Mi lugar especial

Con los ojos cerrados en mitad de ninguna parte, no permito que el ruido de los coches me desconcentre. Ni siquiera el olor dulzón a hierba recién cortada puede extraerme de las profundidades en las que me estoy adentrando, y de las cuales no voy a regresar intacto.


El cuero sobre el que quiero sentarme no es como el de una silla, es parte de algo más importante que el de un mobiliario de la casa, puesto que es la piel real de algo que no debería existir. Como si se diese cuenta de mi presencia, un rugido ensordecedor acalla todos los demás ruidos.


Nadie ha tenido nunca la oportunidad de acercarse. El miedo les ciega, y les impide domar a la bestia. El duro tacto de sus escamas que la protegen de cualquier daño, la visión de unas mandíbulas capaces de destrozarlo todo y el olor a muerte que desprende su sola presencia, amedranta a los más valientes. Pero eso no es lo peor. Lo más duro es mirarla y saber que es imposible tocarla. Que jamás se doblegará ante nadie, por mucho que ahora yo la quiera montar.



No os equivoquéis. No soy más valiente que el resto.

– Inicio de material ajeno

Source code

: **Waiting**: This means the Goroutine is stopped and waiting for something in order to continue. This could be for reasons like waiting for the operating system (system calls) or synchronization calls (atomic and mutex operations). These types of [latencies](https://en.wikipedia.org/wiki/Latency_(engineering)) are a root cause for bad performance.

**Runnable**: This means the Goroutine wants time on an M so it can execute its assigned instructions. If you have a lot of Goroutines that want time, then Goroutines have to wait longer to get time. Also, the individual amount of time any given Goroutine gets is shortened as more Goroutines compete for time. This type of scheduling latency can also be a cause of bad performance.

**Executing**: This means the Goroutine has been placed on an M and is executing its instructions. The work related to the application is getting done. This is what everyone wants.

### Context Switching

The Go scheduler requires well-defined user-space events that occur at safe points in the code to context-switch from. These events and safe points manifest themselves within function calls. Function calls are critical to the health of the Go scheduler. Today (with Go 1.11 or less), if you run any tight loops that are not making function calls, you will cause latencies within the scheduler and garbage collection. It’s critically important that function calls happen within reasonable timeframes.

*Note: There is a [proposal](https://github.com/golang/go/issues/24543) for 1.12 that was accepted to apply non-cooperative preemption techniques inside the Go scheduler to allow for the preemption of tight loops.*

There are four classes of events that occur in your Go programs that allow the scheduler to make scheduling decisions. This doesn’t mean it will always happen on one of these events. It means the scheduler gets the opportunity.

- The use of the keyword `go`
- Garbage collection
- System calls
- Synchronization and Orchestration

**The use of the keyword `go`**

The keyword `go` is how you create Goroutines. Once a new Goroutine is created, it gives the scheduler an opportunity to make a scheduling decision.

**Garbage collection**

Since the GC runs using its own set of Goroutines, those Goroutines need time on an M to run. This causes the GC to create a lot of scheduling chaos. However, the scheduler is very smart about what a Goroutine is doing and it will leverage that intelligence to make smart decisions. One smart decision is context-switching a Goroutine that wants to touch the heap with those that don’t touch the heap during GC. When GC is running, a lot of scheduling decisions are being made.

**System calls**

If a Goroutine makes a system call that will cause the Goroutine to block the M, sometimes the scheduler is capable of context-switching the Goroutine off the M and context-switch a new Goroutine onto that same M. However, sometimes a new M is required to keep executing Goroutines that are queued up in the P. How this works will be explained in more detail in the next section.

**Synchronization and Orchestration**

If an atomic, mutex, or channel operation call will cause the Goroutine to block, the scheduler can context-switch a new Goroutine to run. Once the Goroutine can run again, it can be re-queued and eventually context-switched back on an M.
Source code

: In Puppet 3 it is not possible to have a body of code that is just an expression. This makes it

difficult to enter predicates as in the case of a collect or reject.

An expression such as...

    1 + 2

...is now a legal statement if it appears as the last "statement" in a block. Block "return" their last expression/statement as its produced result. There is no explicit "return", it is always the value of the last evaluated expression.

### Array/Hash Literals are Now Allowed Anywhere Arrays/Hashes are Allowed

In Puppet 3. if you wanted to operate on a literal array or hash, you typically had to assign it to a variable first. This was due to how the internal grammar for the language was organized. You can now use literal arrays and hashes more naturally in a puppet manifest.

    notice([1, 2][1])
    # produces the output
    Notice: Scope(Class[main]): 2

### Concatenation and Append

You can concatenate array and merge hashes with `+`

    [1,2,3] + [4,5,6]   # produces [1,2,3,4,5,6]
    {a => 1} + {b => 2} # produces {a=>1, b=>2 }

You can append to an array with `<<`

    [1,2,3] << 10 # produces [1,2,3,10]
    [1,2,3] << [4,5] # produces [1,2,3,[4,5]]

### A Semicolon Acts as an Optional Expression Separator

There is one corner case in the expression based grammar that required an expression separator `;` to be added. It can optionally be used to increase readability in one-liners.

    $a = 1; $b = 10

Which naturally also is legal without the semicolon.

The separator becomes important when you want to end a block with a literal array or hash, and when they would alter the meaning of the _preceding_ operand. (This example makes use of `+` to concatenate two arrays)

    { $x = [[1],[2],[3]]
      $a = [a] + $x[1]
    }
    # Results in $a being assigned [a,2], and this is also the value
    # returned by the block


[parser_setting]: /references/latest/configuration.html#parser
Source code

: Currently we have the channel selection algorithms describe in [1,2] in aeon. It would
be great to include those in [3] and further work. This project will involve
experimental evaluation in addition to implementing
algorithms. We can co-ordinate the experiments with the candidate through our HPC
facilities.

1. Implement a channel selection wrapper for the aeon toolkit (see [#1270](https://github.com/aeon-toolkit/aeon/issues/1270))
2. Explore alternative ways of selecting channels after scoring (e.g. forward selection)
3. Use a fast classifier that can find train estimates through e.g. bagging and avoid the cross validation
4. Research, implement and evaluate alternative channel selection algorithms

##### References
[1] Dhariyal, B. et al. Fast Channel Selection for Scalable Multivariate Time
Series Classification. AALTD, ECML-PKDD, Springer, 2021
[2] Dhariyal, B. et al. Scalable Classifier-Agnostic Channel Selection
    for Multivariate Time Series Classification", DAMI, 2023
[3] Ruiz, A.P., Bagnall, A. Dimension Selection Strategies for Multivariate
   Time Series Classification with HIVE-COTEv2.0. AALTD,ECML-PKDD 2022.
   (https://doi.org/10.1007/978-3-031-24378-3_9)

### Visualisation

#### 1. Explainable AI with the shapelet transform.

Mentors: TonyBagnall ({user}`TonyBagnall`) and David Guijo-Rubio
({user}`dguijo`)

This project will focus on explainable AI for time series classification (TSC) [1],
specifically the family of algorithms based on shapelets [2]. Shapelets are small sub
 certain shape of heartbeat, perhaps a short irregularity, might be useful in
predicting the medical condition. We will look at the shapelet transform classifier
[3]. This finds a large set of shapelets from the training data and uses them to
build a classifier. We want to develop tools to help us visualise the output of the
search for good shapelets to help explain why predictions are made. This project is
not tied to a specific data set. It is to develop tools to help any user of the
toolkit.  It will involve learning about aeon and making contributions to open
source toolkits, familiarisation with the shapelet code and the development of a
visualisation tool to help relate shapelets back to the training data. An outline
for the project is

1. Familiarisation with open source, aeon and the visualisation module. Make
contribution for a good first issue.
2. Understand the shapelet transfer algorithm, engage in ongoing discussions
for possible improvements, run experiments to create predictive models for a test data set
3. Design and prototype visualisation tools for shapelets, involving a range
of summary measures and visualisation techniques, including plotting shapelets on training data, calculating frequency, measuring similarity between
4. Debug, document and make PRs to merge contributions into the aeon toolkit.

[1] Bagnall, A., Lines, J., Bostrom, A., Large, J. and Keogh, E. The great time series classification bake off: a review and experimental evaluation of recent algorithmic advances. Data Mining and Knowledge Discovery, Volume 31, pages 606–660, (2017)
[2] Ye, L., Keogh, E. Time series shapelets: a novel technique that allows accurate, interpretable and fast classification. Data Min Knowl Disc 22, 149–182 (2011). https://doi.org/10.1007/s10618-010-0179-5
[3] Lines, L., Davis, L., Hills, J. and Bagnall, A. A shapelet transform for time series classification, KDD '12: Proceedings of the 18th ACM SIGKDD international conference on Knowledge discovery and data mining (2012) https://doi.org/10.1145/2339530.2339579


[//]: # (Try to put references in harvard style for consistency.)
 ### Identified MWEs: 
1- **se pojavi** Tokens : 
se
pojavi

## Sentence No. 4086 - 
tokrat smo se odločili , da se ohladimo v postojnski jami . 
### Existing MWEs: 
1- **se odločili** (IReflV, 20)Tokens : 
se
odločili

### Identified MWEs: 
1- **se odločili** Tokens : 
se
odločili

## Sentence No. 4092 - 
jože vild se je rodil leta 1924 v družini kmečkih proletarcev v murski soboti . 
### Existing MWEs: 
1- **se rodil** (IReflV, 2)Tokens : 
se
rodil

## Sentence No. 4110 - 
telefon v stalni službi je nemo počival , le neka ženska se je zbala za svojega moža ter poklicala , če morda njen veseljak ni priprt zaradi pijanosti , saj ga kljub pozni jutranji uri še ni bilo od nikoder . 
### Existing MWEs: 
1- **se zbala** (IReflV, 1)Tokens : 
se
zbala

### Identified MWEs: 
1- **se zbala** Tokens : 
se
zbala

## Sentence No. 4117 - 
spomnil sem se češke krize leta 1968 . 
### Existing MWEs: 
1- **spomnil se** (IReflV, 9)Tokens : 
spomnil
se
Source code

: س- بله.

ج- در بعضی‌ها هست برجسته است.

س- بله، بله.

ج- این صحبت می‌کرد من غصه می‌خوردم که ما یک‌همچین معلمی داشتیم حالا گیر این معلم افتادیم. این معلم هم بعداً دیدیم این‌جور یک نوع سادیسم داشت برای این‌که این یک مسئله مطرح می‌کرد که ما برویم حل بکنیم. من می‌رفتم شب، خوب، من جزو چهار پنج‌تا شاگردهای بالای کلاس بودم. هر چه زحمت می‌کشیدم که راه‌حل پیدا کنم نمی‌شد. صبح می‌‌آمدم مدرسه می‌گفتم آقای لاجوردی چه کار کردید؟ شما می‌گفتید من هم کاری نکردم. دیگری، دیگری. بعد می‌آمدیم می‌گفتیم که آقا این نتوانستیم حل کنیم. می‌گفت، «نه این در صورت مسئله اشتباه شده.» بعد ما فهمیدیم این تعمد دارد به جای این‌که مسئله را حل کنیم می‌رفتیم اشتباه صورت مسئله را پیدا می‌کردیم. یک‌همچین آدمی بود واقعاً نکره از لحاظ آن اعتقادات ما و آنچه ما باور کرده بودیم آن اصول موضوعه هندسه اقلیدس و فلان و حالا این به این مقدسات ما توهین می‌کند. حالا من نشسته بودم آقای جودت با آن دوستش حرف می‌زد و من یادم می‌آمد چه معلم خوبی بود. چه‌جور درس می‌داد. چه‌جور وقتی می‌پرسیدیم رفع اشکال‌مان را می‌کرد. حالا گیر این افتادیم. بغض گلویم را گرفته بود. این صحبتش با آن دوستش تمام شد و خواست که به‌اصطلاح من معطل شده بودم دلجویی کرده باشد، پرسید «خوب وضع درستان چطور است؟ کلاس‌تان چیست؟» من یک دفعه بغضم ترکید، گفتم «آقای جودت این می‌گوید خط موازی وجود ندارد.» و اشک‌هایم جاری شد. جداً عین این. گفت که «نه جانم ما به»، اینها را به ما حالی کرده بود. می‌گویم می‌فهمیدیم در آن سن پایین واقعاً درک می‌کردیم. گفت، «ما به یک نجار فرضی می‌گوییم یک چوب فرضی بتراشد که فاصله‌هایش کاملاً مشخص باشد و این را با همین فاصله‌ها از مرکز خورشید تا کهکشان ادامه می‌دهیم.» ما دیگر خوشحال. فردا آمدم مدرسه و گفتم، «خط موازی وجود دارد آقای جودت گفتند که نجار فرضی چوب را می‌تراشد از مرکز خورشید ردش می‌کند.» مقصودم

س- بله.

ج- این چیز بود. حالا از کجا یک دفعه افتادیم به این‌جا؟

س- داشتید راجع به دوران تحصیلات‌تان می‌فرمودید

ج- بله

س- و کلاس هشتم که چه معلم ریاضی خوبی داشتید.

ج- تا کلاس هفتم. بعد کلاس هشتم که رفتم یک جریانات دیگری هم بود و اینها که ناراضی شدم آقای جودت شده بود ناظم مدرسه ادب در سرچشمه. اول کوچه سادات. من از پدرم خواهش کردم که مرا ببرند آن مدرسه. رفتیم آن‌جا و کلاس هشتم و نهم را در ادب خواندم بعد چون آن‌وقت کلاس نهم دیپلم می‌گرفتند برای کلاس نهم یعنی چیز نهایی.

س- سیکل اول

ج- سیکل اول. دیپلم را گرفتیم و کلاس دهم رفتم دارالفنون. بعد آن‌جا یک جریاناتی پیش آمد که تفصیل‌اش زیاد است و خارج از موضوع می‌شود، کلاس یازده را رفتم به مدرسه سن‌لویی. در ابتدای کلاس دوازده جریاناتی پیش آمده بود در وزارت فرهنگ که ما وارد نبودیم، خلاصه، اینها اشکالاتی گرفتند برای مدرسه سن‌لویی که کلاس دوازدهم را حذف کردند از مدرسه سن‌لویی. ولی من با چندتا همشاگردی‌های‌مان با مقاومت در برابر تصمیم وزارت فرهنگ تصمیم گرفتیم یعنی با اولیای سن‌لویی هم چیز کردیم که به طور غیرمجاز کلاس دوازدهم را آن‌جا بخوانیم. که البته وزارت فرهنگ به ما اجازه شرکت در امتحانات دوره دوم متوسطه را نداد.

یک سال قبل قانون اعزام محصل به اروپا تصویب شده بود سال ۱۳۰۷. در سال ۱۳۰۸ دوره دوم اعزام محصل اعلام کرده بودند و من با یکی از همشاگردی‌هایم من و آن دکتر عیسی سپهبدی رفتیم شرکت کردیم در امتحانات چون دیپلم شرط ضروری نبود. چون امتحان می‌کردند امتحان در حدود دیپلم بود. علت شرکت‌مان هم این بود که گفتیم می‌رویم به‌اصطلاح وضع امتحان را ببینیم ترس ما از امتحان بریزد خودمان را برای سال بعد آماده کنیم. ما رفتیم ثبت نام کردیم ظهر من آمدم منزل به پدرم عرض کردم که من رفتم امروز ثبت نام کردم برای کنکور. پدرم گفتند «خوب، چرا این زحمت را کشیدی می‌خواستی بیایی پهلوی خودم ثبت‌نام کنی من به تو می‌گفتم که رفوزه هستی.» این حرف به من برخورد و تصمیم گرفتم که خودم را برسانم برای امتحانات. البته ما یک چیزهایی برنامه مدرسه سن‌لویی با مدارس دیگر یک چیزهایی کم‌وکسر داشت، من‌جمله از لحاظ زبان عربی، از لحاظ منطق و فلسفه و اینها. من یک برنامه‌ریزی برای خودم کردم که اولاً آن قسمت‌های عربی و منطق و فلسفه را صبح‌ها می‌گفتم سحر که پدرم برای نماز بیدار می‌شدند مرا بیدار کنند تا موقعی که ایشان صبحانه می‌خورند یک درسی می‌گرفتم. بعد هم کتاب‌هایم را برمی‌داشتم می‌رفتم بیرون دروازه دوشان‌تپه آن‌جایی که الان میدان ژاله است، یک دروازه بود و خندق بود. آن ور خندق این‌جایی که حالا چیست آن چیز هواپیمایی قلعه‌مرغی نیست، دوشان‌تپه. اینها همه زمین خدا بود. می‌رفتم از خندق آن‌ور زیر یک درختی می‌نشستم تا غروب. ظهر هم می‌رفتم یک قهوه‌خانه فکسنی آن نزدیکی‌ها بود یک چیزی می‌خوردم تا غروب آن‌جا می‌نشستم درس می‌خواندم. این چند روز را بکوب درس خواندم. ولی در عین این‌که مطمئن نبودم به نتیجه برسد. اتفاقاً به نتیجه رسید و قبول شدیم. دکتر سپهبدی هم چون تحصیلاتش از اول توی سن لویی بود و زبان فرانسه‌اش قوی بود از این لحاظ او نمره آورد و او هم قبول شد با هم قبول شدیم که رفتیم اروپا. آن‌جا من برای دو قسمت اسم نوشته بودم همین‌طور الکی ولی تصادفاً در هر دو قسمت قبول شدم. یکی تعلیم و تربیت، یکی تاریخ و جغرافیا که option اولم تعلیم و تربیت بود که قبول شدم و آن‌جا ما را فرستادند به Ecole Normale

De hecho, me intimida más que a la mayoría porque sé de lo que es capaz. Pero al encontrarla en aquel lugar, descubrí que no estaba tan cuerdo como me creía y ¿qué es a lo que debe temer un loco? Desde luego, no es a esa belleza.


Montarla para mí no es difícil. Simplemente se dejó. Podía haberme destrozado con un solo movimiento de su cuerpo cuando me acercaba y sin embargo, lo único que hizo, fue agacharse para permitirme surcar con ella el firmamento.


Será duro abrir los ojos después de ese momento. La realidad no es más que un subproducto de la sociedad. Es en la locura de nuestros sueños, donde nos encontramos realmente. Allí, a más de mil metros de cualquier cosa que considere importante, lo supe.


El sudor frio de las nubes mientras las atravesamos, impregnaba mi ropa con la humedad de su tristeza. Estaban celosas. Comparto con ellas el cielo infinito mientras el viento besa con ardor y sus sentimientos las vencen. Puedo notarlo en el sabor amargo que dejan en mis labios.


El olor a destrucción que emana la bestia a través de sus poros, me empalaga y emborracha como el mejor whisky. No soy el rey de los cielos, solo su acompañante, aun así la sensación de poder mientras nos abrimos camino hacia lugares que mi imaginación no puede comprender me embriaga.


La violencia de cada sacudida de sus alas gigantescas me recuerda que si no me agarro fuerte a su rugosa piel, podría caer al suelo desde las alturas. ¿Volará entonces para salvarme? Lo dudo. Para ella, no soy más que una mosca en la cabeza de una persona. Ni siquiera notará que me he ido mientras sigue su rumbo. Así que no me suelto y no abro los ojos. Siento vértigo y, no estoy impaciente por ver como a mis pies se extiende un mundo diminuto.


Aun así, la sensación es inigualable. Siento la adrenalina recorriendo mi organismo mientras el júbilo me apremia a soltar mis manos y extenderlas a modo de alas para acrecentar aquella sensación. No lo hago. De momento no estoy tan loco como para volar sin ayuda.


Noto a través de mis vaqueros como se clava cada una de las escamas sobre las que estoy sentado. La violencia y agresividad que destilan de ese ser. No soy tonto, es un viaje sin retorno a la persona que fui. Así que disfruto cada momento como si fuese el último, porque quizás lo sea. Por lo menos, hasta que una voz familiar me saca de aquel limbo.


—Hombre Gael, cuanto tiempo sin verte ¿qué haces en mitad del parque con los ojos cerrados?


—Montando dragones —respondo — ¿y tú?